Although the entire church is a piece of art, the most famous architectural feature is the cupola, or the dome. The initial project left the dome unfinished – in 1421 only the polygonal base had been erected. What we see today was created by the genius of the Renaissance, the architect Filippo Brunelleschi, who showed a great mastery of technical knowledge. In 1418 the Opera del Duomo announced a public competition for the construction of the dome with a prize of 200 gold florins for the winner. Leading architects of the time flocked to Florence to present their ideas, but the winners were Filippo Brunelleschi and Lorenzo Ghiberti. After many mathematical calculations, Brunelleschi decided to build a dome with a slight point, rather than a smooth, round top. To make his work he invented and created a lot of new tools, including certain kinds of cranes.

The church is finely decorated but many structural and decorative interventions to the exterior and interior were added during years, such as the two sacristies in the 16th century, and sculptures and frescoes signed by great artists such as Paolo Uccello, Andrea del Castagno, Giorgio Vasari and Federico Zuccari.

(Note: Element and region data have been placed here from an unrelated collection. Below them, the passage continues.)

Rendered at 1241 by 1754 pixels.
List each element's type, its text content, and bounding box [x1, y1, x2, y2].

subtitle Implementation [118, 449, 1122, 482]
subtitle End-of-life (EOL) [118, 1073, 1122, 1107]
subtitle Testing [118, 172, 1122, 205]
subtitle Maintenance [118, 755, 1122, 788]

Florence’s Duomo is one of the great architectural achievements of the Renaissance

The Giotto’s bell tower offers, together with the huge dome, one of the most striking views of Florence. The famous Tuscan painter, Giotto, was the architect who designed the bell tower, although by the time of his death only the lower part was completed. The works continued under the direction of Andrea Pisano and then Francesco Talenti, who completed the project.